DOUNIA ET LA PRINCESSE D'ALEP
L’exil à hauteur d’enfant
A l’âge de 6 ans, Dounia, petite fille de la ville d’Alep, en Syrie, voit sa maison détruite. Elle part alors avec sa grand-mère et d’autres personnes en direction de l’Europe. Aidée par des graines de nigelle qu’elle emporte avec elle, elle espère passer les obstacles qui lui permettront de trouver sa nouvelle maison…
Dans un champ de pistachiers, un homme lit des poèmes à une femme, qui enlève son voile, révélant une chevelure noire pleine d’étoiles. Neuf mois plus tard naîtra Dounia, la petite narratrice de cette cruelle mais poétique histoire d’exil. Son prénom signifie « la terre (entière) », « le monde », et sa bouche est en forme de pistache. D’emblée la poésie et la symbolique s’invitent ainsi dans le récit, son cri à la naissance, si fort, aurait même fait sonner les cloches de la cathédrale d’Alep et chanter le muezzin sur son minaret, tel un trait d’union entre deux religions, peut-être pas si ennemies. Mais les petits bonheurs et les chansons du début, autour de la grand-mère et du canari Habibi, sont vite chassés par l’enlèvement du père. Et après une ellipse d’un an, nous projetant au cœur de l’inflation galopante et des bombardements, le périple peut commencer, une fois sa maison détruite.
Pour survivre à de telles épreuves (traversée en bateau, comportement des passeurs, quotas aux frontières…), qui mèneront sa famille et d’autres en Grèce, à Budapest et ailleurs, vers une Europe censée être un refuge, il faudra une dose de magie (représentée ici par les graines de nigelle que Dounia emporte, mais aussi par la Princesse d’Alep qui veille sur elle), et un espoir chevillé au corps. Cet espoir, le personnage de la petite fille le transmet au spectateur, par la douceur de sa voix, les commentaires mêlés de sagesse, et cette nouvelle maison à laquelle elle écrit. Poétique pour mieux faire passer l’inadmissible, magique pour mieux représenter les obstacles auxquels font face les migrants, "Dounia et la Princesse d'Alep" émeut.

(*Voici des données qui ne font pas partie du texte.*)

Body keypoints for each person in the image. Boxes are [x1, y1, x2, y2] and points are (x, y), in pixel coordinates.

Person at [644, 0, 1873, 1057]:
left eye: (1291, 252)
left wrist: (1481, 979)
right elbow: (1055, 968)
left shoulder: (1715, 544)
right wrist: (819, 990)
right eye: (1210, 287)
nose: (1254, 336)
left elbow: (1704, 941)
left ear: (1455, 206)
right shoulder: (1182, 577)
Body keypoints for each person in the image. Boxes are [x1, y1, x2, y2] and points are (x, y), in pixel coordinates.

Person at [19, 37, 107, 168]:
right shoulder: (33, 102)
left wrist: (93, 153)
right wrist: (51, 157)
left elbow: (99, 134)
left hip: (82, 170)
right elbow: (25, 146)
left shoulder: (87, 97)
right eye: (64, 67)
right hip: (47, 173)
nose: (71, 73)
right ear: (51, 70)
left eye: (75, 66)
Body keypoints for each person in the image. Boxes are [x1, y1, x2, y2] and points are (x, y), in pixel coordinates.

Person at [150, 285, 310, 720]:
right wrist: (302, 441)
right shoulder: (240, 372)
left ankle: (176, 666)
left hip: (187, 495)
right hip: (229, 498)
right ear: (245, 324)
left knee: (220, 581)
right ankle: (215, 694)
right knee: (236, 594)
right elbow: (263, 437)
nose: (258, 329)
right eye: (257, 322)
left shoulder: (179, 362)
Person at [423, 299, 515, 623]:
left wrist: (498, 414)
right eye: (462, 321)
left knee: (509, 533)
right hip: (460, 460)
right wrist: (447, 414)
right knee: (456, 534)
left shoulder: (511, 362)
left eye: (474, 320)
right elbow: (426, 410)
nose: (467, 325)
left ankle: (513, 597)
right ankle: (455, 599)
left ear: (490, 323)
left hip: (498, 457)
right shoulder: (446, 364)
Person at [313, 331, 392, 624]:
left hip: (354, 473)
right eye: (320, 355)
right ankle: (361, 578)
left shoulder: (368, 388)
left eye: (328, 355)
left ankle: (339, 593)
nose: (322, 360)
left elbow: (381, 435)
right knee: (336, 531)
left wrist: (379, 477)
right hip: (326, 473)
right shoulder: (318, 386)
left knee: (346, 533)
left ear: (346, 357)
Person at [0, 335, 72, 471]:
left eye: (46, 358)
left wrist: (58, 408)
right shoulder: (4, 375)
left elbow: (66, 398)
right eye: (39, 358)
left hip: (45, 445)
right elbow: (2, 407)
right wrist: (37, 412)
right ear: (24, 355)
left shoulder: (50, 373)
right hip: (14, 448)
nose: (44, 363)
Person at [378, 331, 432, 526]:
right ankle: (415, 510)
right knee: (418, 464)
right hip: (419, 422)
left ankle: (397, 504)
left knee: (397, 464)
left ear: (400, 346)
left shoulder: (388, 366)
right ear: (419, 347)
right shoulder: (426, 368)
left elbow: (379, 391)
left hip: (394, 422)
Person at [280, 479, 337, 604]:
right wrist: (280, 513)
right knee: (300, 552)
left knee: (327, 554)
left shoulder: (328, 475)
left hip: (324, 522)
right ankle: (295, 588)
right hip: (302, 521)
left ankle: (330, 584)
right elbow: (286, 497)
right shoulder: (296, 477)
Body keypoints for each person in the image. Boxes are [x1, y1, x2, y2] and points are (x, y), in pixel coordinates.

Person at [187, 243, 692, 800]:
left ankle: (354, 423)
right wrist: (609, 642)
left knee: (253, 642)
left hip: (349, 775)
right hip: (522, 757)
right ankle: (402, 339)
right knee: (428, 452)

En termes de style graphique, il adopte avec intelligence un dessin au style épuré, usant de formes rassurantes (les rondeurs de la grand-mère…), et variant lorsqu’il s’agit d’histoires contées (la première est en blanc sur fond noir, et se fonde sur des formes géométriques). Généreux et malgré tout optimiste, le scénario rappelle au passage, sans jamais verser ni dans le misérabilisme ni dans le pathos, le destin de nombreux syriens (6,6 millions d’exilés et 6 millions de déplacés). Une œuvre à la fois poétique et pédagogique, tendre et cruelle, pour ouvrir les yeux des enfants sur une situation qui malheureusement, perdure.